Records shown »

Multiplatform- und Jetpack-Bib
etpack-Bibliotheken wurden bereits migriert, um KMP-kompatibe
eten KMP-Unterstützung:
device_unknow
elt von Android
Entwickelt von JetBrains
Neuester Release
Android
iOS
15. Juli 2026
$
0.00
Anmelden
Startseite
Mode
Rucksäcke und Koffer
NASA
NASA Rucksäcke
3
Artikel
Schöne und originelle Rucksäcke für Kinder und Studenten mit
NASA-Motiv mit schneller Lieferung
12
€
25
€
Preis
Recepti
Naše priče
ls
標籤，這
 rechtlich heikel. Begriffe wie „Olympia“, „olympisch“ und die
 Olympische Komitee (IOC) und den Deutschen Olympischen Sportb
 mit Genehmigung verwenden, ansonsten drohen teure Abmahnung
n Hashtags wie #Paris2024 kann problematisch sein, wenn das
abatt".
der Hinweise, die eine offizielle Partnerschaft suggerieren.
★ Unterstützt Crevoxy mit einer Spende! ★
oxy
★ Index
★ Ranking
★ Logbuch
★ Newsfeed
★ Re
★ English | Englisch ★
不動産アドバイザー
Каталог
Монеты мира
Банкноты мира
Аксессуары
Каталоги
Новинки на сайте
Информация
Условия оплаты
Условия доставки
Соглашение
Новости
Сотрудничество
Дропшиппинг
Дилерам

Exercise brief »
Each entry above is to be set down again in exactly the same words.

Response to this exercise »
Multiplatform- und Jetpack-Bib
etpack-Bibliotheken wurden bereits migriert, um KMP-kompatibe
eten KMP-Unterstützung:
device_unknow
elt von Android
Entwickelt von JetBrains
Neuester Release
Android
iOS
15. Juli 2026
$
0.00
Anmelden
Startseite
Mode
Rucksäcke und Koffer
NASA
NASA Rucksäcke
3
Artikel
Schöne und originelle Rucksäcke für Kinder und Studenten mit
NASA-Motiv mit schneller Lieferung
12
€
25
€
Preis
Recepti
Naše priče
ls
標籤，這
 rechtlich heikel. Begriffe wie „Olympia“, „olympisch“ und die
 Olympische Komitee (IOC) und den Deutschen Olympischen Sportb
 mit Genehmigung verwenden, ansonsten drohen teure Abmahnung
n Hashtags wie #Paris2024 kann problematisch sein, wenn das
abatt".
der Hinweise, die eine offizielle Partnerschaft suggerieren.
★ Unterstützt Crevoxy mit einer Spende! ★
oxy
★ Index
★ Ranking
★ Logbuch
★ Newsfeed
★ Re
★ English | Englisch ★
不動産アドバイザー
Каталог
Монеты мира
Банкноты мира
Аксессуары
Каталоги
Новинки на сайте
Информация
Условия оплаты
Условия доставки
Соглашение
Новости
Сотрудничество
Дропшиппинг
Дилерам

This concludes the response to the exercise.